YOUR OBJECTIVE:
Stop after the line with "33: (514, 129, 1.04)"; until then, please copy every line of the records word for word from the first.
************
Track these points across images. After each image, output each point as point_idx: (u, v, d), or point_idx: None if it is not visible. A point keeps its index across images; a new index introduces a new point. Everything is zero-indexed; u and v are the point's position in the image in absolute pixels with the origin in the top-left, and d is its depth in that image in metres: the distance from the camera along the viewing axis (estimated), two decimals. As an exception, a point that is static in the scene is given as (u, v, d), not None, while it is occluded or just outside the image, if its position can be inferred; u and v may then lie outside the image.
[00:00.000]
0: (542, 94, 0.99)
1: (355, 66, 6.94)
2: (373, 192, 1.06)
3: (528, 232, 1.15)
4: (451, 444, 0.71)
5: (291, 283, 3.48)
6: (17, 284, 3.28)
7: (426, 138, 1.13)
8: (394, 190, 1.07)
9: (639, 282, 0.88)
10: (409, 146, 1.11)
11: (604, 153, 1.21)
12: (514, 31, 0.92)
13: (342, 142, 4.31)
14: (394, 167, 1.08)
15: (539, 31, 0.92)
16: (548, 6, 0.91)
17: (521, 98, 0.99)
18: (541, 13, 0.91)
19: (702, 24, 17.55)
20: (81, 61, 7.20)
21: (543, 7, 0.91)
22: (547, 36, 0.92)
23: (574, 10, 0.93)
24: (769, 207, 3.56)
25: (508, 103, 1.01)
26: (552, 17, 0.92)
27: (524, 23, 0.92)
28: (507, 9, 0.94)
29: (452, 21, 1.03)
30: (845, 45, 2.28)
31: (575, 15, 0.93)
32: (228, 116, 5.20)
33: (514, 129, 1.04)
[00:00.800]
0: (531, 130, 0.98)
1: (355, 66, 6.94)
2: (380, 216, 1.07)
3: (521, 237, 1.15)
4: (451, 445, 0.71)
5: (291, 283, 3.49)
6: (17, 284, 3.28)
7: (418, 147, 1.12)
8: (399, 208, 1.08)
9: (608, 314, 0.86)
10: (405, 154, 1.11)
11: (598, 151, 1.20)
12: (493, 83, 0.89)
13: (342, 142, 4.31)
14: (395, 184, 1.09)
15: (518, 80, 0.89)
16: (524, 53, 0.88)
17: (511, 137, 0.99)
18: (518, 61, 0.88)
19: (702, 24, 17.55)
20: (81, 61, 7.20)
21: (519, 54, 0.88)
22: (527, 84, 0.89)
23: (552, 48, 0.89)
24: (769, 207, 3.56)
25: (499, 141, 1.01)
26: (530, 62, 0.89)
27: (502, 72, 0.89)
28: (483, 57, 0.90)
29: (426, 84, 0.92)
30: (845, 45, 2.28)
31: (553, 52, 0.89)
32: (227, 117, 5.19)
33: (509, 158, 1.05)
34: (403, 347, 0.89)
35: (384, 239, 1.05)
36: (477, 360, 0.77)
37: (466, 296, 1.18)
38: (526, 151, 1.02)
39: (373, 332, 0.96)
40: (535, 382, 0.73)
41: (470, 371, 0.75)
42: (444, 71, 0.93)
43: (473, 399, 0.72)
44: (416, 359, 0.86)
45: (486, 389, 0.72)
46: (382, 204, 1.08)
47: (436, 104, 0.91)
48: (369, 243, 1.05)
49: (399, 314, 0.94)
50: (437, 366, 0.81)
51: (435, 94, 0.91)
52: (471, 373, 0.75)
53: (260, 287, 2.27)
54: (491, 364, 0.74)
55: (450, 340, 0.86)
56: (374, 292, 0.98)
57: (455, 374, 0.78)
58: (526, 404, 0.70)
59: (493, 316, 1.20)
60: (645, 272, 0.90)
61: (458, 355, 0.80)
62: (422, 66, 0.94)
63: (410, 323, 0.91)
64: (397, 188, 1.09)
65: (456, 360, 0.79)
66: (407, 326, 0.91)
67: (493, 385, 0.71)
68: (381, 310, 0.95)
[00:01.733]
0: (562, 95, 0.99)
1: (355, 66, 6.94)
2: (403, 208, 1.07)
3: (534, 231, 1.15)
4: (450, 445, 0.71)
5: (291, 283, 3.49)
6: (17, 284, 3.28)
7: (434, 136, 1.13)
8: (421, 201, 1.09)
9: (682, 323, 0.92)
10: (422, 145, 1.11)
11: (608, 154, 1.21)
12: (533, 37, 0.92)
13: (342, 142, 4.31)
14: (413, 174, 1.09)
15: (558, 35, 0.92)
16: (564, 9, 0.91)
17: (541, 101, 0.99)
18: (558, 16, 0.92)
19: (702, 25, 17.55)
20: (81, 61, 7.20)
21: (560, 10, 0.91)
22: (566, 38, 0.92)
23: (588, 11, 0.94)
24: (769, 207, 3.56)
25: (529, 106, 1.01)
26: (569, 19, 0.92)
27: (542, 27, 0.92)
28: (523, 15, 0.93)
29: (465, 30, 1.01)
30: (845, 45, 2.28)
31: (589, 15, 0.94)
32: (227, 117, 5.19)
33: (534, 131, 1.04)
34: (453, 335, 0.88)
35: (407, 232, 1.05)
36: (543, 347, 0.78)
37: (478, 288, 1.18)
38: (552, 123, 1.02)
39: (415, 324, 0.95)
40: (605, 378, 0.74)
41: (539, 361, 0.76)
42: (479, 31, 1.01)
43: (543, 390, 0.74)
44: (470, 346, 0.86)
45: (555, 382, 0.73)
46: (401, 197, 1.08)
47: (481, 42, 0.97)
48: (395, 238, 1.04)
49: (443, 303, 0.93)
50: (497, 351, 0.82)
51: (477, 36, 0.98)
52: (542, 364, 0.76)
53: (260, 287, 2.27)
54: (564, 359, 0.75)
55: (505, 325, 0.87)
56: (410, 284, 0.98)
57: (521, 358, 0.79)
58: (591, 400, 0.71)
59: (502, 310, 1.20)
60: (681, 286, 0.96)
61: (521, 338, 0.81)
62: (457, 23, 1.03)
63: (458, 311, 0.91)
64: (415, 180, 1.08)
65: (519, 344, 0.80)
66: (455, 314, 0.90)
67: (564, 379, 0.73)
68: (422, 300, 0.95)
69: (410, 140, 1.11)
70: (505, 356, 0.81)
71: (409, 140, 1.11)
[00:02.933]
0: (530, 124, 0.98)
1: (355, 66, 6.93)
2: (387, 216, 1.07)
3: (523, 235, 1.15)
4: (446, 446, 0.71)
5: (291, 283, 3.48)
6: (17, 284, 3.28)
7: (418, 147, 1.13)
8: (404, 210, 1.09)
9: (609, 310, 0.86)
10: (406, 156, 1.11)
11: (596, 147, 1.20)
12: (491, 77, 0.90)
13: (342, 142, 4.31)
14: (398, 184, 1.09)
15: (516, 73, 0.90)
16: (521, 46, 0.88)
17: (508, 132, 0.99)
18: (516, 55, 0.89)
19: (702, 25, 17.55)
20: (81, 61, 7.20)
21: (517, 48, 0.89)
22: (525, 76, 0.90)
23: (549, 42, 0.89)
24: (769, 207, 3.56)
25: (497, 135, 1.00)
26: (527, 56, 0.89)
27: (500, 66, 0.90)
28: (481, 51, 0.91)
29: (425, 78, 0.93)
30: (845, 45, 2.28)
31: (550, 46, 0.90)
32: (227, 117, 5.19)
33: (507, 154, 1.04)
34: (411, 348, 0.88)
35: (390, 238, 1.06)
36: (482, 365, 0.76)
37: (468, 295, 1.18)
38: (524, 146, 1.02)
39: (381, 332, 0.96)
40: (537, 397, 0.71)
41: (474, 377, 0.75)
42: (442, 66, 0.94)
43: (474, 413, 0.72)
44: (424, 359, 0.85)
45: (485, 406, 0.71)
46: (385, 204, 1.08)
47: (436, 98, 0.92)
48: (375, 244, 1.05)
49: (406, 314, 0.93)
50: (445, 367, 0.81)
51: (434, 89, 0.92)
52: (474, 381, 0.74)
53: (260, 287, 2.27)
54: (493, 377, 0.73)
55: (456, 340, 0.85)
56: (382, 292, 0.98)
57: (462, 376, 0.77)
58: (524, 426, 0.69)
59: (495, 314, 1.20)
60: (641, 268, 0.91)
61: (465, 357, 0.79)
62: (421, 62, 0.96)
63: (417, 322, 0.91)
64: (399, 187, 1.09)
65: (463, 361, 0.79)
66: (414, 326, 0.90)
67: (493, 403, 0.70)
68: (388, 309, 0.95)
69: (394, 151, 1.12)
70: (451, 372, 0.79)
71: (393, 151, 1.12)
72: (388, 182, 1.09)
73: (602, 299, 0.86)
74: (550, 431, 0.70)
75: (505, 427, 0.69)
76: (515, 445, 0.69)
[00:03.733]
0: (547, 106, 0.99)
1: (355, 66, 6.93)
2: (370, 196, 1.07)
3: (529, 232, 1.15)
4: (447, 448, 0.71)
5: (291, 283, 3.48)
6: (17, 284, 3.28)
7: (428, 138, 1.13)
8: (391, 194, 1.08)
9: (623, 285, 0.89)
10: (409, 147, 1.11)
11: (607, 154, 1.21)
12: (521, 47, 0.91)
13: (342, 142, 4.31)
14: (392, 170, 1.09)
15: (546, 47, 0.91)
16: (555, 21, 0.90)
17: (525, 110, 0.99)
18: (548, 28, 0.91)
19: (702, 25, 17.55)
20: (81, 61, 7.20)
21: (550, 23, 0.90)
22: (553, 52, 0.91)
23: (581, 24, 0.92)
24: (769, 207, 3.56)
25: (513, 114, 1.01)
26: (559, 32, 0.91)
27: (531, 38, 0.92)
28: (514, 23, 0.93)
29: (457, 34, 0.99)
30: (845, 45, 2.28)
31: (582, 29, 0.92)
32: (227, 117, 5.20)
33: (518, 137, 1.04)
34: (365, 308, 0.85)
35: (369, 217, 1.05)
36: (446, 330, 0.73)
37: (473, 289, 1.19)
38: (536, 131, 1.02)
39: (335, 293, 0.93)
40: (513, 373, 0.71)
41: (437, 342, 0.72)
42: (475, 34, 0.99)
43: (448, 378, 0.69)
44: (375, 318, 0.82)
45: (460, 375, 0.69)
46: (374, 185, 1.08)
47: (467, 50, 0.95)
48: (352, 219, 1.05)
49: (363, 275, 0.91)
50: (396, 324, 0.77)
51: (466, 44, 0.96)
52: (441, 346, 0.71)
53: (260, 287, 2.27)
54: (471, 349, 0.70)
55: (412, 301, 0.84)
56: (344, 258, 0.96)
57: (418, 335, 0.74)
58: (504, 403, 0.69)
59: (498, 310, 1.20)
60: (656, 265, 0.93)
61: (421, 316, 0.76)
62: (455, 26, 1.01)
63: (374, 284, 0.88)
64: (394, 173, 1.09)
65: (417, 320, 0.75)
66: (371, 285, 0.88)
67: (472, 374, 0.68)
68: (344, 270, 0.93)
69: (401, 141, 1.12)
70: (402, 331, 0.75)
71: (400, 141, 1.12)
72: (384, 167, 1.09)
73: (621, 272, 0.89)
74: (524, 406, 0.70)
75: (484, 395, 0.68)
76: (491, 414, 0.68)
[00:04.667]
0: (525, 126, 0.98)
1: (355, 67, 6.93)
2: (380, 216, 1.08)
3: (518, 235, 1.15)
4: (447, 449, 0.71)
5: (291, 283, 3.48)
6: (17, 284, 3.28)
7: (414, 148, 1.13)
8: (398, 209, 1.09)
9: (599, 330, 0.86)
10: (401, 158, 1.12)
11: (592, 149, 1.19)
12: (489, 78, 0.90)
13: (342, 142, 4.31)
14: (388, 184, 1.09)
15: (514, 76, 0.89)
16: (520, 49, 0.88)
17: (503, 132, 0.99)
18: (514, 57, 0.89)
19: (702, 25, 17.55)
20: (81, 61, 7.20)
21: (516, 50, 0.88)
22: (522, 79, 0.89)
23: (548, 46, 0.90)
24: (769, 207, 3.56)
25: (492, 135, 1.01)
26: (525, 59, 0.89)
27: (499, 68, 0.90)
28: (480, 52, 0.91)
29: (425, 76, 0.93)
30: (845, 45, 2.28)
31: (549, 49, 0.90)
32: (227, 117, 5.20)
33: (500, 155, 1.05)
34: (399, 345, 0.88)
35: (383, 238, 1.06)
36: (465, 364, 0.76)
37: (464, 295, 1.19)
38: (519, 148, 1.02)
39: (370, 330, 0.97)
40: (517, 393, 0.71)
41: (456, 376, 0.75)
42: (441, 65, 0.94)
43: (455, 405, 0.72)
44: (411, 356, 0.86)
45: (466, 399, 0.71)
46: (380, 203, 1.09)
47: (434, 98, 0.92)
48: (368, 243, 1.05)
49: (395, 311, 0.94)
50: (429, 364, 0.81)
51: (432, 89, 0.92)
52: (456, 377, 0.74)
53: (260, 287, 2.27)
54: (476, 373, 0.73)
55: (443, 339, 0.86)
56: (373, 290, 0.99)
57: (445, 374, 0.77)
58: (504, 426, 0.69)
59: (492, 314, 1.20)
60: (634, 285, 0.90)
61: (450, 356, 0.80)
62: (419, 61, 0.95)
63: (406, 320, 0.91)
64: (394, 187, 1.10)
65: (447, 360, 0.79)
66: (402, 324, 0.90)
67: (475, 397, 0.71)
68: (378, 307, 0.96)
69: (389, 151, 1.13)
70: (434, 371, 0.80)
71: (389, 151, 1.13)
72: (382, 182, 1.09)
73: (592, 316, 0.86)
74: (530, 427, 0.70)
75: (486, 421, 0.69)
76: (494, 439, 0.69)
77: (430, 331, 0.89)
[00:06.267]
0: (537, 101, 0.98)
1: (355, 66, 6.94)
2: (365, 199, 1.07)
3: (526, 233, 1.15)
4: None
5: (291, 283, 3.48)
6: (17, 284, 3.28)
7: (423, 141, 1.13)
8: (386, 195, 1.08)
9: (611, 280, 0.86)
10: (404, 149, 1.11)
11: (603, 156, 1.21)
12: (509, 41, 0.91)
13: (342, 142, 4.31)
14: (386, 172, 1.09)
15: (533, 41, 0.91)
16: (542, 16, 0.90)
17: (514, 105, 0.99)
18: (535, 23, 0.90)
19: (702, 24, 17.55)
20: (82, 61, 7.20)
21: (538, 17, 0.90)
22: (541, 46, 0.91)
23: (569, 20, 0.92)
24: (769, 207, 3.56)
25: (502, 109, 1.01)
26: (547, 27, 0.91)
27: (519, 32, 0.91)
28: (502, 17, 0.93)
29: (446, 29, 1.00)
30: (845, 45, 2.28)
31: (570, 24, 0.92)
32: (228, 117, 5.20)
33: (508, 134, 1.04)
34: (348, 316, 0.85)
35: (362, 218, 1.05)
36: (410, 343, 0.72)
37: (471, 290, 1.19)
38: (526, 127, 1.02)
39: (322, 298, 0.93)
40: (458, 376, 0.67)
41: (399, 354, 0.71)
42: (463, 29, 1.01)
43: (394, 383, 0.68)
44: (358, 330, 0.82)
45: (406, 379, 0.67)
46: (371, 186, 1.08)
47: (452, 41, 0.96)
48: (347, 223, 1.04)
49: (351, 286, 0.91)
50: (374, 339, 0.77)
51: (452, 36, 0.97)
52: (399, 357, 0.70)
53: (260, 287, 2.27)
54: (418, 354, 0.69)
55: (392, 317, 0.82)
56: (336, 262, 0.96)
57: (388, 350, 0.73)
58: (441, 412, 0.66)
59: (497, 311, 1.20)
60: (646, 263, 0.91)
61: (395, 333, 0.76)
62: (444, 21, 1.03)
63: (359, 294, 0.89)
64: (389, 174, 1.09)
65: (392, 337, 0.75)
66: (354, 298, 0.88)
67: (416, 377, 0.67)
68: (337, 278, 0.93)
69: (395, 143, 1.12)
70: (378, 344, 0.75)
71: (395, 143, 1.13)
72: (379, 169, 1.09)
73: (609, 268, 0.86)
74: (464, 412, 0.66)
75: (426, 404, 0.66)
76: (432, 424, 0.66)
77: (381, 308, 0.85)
************
SOLUTION:
Track these points across images. After each image, output each point as point_idx: (u, v, d), or point_idx: None if it is not visible. A point keeps its index across images; a new index introduces a new point. Everything is zero-indexed; u and v are the point's position in the image in absolute pixels with the origin in the top-left, and d is its depth in that image in metres: the distance from the camera along the viewing axis (estimated), two decimals. As an exception, a point that is static in the scene is given as (u, v, d), not None, while it is occluded or just outside the image, if its position can be inferred; u and v may then lie outside the image.
[00:00.000]
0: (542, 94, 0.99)
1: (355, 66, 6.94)
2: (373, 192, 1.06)
3: (528, 232, 1.15)
4: (451, 444, 0.71)
5: (291, 283, 3.48)
6: (17, 284, 3.28)
7: (426, 138, 1.13)
8: (394, 190, 1.07)
9: (639, 282, 0.88)
10: (409, 146, 1.11)
11: (604, 153, 1.21)
12: (514, 31, 0.92)
13: (342, 142, 4.31)
14: (394, 167, 1.08)
15: (539, 31, 0.92)
16: (548, 6, 0.91)
17: (521, 98, 0.99)
18: (541, 13, 0.91)
19: (702, 24, 17.55)
20: (81, 61, 7.20)
21: (543, 7, 0.91)
22: (547, 36, 0.92)
23: (574, 10, 0.93)
24: (769, 207, 3.56)
25: (508, 103, 1.01)
26: (552, 17, 0.92)
27: (524, 23, 0.92)
28: (507, 9, 0.94)
29: (452, 21, 1.03)
30: (845, 45, 2.28)
31: (575, 15, 0.93)
32: (228, 116, 5.20)
33: (514, 129, 1.04)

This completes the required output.